I'm going to go back a little bit. Those stories, those mythologies, were tools for me to deal with New York. Something that I always say is that art is a tool for living. What I'm trying to do with all this stuff, with the music, with the theater, is give people a tool, both as individuals and as a community. And so, hopefully when you see my play you'll notice the gum spots, or you'll eat a hot dog and it'll taste a little better or be more exciting. I'm trying to create a situation where people's brains open up and they're a bit more raw, and they're more sensitive.

N:I remember that after your play ran last time I remember we had a discussion about theater as a community experience. And that's not the way that I really consider theater.

S:Really? I wish that [Blood's director] Katie [Pearl] was here because she's really into that. OK. When you're creating music as a punk in a little town you're creating music for your friends, for your community. As an underground musician in Austin, you're creating music for your friends, for those people. When we do theater, when [Sxip's company] Daredevil does theater, you'll notice that the audience can see each other. They're addressed. They're on the stage essentially.

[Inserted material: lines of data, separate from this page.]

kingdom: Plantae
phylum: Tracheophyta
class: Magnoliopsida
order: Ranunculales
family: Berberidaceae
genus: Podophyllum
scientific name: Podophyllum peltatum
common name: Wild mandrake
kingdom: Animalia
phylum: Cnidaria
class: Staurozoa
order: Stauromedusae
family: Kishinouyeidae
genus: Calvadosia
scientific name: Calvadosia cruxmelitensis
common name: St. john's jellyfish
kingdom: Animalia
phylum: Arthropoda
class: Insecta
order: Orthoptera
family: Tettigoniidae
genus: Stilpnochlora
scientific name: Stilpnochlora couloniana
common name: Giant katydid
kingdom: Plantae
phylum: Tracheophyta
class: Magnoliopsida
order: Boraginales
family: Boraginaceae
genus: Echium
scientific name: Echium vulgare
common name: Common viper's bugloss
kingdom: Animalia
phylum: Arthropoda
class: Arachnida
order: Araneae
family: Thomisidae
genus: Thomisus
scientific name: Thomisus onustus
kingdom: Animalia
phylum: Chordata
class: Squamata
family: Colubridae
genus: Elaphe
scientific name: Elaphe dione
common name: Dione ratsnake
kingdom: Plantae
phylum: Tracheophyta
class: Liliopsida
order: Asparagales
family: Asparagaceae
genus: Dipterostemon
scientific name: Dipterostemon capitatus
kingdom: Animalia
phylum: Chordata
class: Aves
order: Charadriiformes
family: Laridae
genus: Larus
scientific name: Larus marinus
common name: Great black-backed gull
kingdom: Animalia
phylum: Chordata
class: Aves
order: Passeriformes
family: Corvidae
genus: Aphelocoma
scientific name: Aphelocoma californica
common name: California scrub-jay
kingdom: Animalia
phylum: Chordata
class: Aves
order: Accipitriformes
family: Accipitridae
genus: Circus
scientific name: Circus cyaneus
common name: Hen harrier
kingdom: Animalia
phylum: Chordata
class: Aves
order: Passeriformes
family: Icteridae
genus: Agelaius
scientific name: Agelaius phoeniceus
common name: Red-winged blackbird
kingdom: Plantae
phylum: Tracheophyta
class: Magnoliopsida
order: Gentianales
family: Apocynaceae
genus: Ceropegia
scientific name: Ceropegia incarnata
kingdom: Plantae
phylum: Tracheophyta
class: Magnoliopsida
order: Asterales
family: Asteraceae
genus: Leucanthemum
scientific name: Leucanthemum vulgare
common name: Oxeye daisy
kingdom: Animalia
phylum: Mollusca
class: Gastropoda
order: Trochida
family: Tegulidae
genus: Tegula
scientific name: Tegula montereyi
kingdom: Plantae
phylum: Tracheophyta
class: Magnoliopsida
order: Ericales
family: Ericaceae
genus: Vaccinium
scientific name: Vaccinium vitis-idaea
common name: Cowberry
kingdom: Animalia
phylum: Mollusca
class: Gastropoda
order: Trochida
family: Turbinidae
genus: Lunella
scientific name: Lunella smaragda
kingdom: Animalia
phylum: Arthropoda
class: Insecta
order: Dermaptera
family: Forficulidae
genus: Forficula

N:Why is it important that theater address a community?

S:I can only answer this on a personal level. It's important to me because I don't want to live in a society where people interact with machines before they talk to me. I want to live in a society where you walk down the street ... In New York, it's hard, there are reasons -- we all live in this tiny little city and we have to block each other out because we go insane. But there has to be a middle ground where we create situations where people feel free to be interactive, to give them permission to be interactive, and talk to each other, and to be playful.